Wenn du ruhig am Ufer eines Flusses sitzt,
wird die Leiche deines Feindes vorübertreiben.

Abraham Keleyan war einer meiner gröβten – jedenfalls von den mir bekannten. Er wollte nicht nur mich, sondern auch noch seinen Bruder Youbert umbringen, mit dem zusammen wir anfangs im „Rattenloch“ wohnten. Zum Glück sind wir über gegenseitiges Anbrüllen nie hinausgekommen, sonst hätte er sich womöglich noch ernsthaft verletzt. Mit seinem gewaltigen Organ einer der bedeutensten bakuku-Schreier Kauditans. Nachts konnte man ihn dabei beobachten, wie er im Suff mitten auf der Straβe saβ und Spott-Lieder auf mich zum Besten gab.
Besoffen ein Tier, war „Tutu“ ohne Alkohol eher schüchtern und liebenswürdig. Als meine Frau ihm beim Tod seiner mit uns verwandten Mutter – der einzige Halt in seinem orientierungslosen Leben – finanziell etwas half, schmolz er. Von da an wurde er einer unserer besten Freunde, und wenn ich ihm 1 Eis spendierte, machte er mir den Weg frei wie ein Bodyguard. Er schien auch mit dem Saufen aufzuhören, sein Körper sah nicht mehr so schwammig aus, er blieb aber unstetig und Junggeselle.
Schlieβlich schaffte er es sogar bis zum Beamten – als Fahrer für einen Bankdirektor, ein Beruf, der mit Vorliebe von Alkoholikern ausgeübt wird. In Manado veranstaltete er dann sein letztes Saufgelage: Gewohnt, volltrunken irgendwo im Freien auf Bambus-Bänken, Brüstungen und Mauern zu schlafen – aber auf dem Lande im Erdgeschoβ – tat er es im urbanen Umfeld im 1.Stock. Im Sturz zerschlug er sich den Kopf. „Eigentlich ein schöner Tod“ – im Sinne von schnell – wie meine Frau auf der Beerdigung bemerkte und dafür verständnislose Blicke der Wilden erntete, die eine Heidenangst (ich benutzte diesen ideologisch belasteten Begriff nur ausnahmsweise) vor Tod und Toten haben. Etwas, was mich in diesem Zusammenhang wieder nachdenklich stimmte: Wie viele, von denen, die ich hier kennengelernt habe, sich schon in den ewigen Jagdgründen befinden. Die Wilden halten einfach nich so lange.

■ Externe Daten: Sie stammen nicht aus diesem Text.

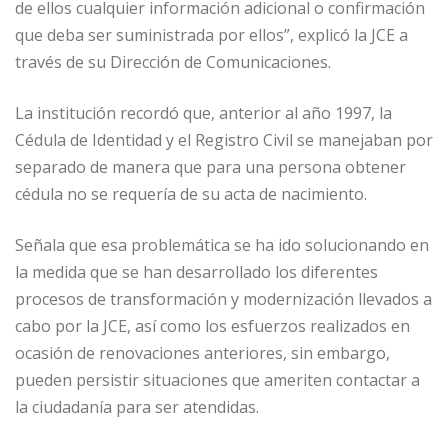
de ellos cualquier información adicional o confirmación
que deba ser suministrada por ellos”, explicó la JCE a
través de su Dirección de Comunicaciones.
La institución recordó que, anterior al año 1997, la
Cédula de Identidad y el Registro Civil se manejaban por
separado de manera que para una persona obtener
cédula no se requería de su acta de nacimiento.
Señala que esa problemática se ha ido solucionando en
la medida que se han desarrollado los diferentes
procesos de transformación y modernización llevados a
cabo por la JCE, así como los esfuerzos realizados en
ocasión de renovaciones anteriores, sin embargo,
pueden persistir situaciones que ameriten contactar a
la ciudadanía para ser atendidas.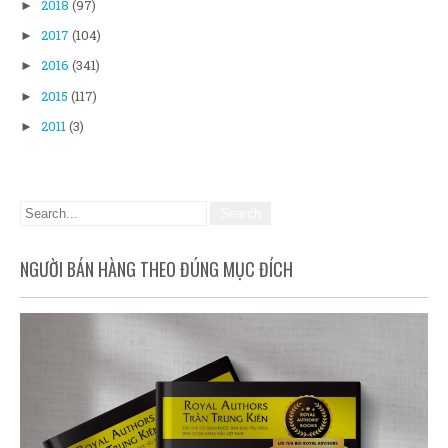
2018
(97)
►
2017
(104)
►
2016
(341)
►
2015
(117)
►
2011
(3)
►
NGƯỜI BÁN HÀNG THEO ĐÚNG MỤC ĐÍCH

„Wir haben alles vergehen sehen, und wir werden beobachten, wie es wieder vergeht. Die Hauptsache ist durchhalten und seine Arbeit zu Ende führen und zu sehen und zu hören und zu lernen und zu verstehen; und zu schreiben, wenn es etwas gibt, was man weiβ; und nicht vorher; und nicht zu verdammt viel später. Laβ die, die es wollen, die Welt retten, wenn du nur dahin kommst, sie deutlich und als Ganzes zu sehen.“
von Ernest Hemingway, der auch nich durchgehalten hat

3 Gedanken zu „Durchhalten

  1. Werden die Toten auch auf dem Bauch – Beerdigt – mit Gesicht zum Erdmittelpunkt ?Hemingway, hat eine gute Arbeit abgeliefert bevor der Kopf versagte !"Laβ die, die es wollen, die Welt retten, wenn du nur dahin kommst, sie deutlich und als Ganzes zu sehen.“ Charles Bukowski, hat genau so gedacht und geschrieben, aber durchgehalten ! ( natürlicher Tod 3.94 )Dem hat das Saufen geholfen – Hemingway nicht !

  2. Die Moslems liegen auf der Seite, Christen auf dem Rücken. Bei Bukowski iss aba auch nich viel mehr als Suff-Texte rausgekommen, weshalb ich mich – anders als für Hemingway – nich für ihn begeistern kann.